|
|
|
|
|
by keithwhor
4131 days ago
|
|
This was certainly not intended as an academic submission, merely a description of a method used. You can breathe. :) The initial point of the tool / algorithm was to find all potential binding sites for a DNA-binding domain of a protein in 100kbp - 1Mbp genome. (Even those with sequence identity ~50% or less.) This is provided you have a consensus sequence that contains ambiguous nucleotides. (For example, roughly discerned from a sequence logo.) It quickly turned into development of a general bioinformatics library in JavaScript, and a chance to see how far and fast I could push V8 at doing these sequence comparisons. I would love (at some point) to go into significantly more detail and compare what I've written here with existing tools. If you're willing to offer mentorship or guidance (or know somebody who would be), it would be fantastic to present the information in a more thoroughly peer-reviewed context. Otherwise, the post (and associated library) are meant primarily as learning tools for both biologists and developers. |
|
Your initial problem, if you frame it as the desire to simply enumerate all the degenerate sequences and loci, could be solved any number of ways as other commenters have mentioned. Probably I would reach first for a regex. But sure, no crime in learning to implement a new algorithm while also testing the limits of V8. Probably half of my grad school time was spent that way ;)

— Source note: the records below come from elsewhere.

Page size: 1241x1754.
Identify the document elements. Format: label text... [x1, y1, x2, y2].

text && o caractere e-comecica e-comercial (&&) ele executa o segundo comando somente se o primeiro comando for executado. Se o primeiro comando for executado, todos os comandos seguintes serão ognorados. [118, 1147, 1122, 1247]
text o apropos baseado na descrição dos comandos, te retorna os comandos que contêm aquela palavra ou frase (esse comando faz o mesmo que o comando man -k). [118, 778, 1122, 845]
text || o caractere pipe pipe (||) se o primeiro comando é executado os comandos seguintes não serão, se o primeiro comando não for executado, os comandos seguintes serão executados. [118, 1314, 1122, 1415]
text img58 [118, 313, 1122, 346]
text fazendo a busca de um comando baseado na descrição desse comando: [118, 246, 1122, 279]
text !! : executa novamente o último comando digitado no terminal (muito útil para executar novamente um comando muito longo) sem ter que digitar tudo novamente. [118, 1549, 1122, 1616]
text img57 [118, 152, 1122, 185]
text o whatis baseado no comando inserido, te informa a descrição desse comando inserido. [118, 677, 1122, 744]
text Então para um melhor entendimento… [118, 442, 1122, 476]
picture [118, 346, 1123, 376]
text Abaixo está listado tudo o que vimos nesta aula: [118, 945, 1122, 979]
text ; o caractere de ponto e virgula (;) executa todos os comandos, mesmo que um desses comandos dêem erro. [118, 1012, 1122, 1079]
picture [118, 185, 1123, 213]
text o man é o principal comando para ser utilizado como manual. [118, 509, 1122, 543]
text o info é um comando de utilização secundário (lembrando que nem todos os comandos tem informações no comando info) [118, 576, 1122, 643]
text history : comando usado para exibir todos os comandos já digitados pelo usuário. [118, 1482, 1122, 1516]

I think your best bet if you wanted to publish would be to find a use case for in-browser alignment. It would be hard to answer the obvious question, "why not server-side?" though. But who knows, people are somewhat often taking old bioinformatics algorithms and saying "but now you can do it on your phone!!". And they do publish.
But as for matching both speed and accuracy of state-of-the-art aligners with Javascript, it is my considered, scholarly opinion that you have no chance in hell. So you shouldn't present it that way. It would be unnecessary to compare (at least for speed) if you weren't making claims about speed.